The rest of the world calls it DRM (Digital Rights Management)
The Canadian government is partial to the term TPM (Technical Protection Measures).
Michael Geist has popularized and may even have coined the phrase digital locks to put a face on the concept, so that ordinary Canadian consumers without law degrees might better understand the copyright law — Bill C-11 — that will change the world on us.
No matter what you call them, these third party locks (what Russell McOrmond calls them) are bad enough for consumers all on their own. The most serious problem with Bill C-11 is that circumventing these things, no matter what you call them, will become illegal.
Even if circumventing them ~ breaking the lock ~ is to do something that is perfectly legal. Like watching the DVD you bought. Or listening to the music file you downloaded. Which is why Napster is shutting down Canadian operations — because of Bill C-11.
These downloads are DRM-encoded WMA files and can be backed up by burning them to audio CDs. Doing this will allow you access to your music on any CD player and generally have a maintenance free permanent copy. If you do not back up your purchased Napster music downloads by burning them to CD and you later change or reinstall your computer’s operating system, have a system failure or experience DRM corruption, then the downloads will stop playing and you will permanently lose access to them.

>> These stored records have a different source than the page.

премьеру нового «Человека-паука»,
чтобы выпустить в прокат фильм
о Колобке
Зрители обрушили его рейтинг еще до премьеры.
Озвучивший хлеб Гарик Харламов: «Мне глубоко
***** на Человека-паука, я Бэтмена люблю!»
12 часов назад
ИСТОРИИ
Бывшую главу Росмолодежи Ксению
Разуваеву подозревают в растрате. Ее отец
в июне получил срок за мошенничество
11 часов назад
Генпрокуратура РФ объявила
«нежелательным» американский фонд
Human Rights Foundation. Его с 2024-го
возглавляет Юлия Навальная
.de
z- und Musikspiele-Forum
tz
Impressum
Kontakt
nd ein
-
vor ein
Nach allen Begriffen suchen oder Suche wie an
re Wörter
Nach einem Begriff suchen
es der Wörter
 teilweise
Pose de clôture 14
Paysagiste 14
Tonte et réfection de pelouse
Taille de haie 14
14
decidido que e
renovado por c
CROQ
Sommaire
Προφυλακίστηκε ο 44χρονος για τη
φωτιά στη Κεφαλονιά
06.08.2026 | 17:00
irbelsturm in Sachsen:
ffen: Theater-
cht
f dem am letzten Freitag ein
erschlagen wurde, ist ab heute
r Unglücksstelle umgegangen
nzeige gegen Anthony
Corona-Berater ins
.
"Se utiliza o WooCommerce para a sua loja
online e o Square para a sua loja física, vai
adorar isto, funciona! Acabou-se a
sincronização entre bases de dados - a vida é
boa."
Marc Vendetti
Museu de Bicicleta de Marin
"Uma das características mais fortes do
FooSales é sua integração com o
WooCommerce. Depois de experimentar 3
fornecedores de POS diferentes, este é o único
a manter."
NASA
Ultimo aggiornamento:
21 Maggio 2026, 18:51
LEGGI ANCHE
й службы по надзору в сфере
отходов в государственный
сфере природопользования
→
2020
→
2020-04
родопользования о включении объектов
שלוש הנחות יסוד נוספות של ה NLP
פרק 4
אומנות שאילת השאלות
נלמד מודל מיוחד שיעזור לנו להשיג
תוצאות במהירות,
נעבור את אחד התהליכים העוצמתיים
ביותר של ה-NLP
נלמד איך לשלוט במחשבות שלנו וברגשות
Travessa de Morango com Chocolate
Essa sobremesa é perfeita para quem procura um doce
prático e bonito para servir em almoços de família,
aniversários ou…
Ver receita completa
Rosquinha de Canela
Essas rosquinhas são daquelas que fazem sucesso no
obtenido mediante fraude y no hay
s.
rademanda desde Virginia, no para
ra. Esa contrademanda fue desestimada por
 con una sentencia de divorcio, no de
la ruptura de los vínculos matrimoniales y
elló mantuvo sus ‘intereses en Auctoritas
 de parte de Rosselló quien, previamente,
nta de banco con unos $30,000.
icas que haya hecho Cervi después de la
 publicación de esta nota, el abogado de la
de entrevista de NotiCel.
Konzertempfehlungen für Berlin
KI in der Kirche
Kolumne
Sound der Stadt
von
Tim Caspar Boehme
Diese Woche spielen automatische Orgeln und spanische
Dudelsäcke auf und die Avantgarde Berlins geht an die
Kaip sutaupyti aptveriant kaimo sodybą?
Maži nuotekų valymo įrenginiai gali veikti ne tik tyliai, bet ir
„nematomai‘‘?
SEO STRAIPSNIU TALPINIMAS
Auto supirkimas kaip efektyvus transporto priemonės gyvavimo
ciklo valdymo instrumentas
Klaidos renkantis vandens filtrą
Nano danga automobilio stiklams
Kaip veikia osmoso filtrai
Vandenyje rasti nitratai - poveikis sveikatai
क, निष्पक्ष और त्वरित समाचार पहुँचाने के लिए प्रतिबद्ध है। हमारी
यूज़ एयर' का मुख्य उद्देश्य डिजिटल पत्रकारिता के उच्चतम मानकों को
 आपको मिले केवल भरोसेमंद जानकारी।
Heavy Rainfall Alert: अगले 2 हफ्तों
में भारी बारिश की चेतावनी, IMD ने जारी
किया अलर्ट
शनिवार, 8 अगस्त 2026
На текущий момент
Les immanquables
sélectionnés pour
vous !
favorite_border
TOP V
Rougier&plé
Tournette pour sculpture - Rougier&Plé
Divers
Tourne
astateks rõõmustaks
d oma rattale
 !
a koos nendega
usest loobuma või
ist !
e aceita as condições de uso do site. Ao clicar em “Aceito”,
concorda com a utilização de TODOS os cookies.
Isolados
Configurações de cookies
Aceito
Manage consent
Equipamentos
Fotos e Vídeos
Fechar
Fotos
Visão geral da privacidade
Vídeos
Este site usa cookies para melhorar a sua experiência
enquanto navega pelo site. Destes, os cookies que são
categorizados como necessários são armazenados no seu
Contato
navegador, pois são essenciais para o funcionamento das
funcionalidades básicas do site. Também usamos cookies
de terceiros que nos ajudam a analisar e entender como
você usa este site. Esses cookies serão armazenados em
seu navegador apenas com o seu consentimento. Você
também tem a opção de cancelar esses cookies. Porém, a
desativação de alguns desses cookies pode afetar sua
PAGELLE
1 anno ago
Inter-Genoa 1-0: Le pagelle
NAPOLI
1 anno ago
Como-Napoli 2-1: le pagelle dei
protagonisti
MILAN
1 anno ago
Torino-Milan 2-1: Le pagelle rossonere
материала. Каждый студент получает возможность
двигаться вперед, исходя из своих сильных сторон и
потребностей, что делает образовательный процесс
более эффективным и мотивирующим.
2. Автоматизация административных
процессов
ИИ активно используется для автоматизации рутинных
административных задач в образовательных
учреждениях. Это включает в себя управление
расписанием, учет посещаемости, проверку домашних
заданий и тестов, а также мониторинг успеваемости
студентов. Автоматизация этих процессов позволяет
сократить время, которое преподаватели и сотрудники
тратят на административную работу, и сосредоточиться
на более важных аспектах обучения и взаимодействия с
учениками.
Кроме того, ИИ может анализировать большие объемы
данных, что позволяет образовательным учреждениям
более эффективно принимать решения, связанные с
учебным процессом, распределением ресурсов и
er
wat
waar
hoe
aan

In Canada, it is not illegal to circumvent a padlock. If I put a padlock on my shed, and it rusts out, it is perfectly legal to take bolt cutters and cut the lock off.
Because the defective padlock is preventing my legal right to access my own stuff.
It is not legal for me to do the same to my neighbor’s padlock. If I were to lop off his padlock to gain access to the contents of his shed, there are hosts of criminal charges that can be brought against me.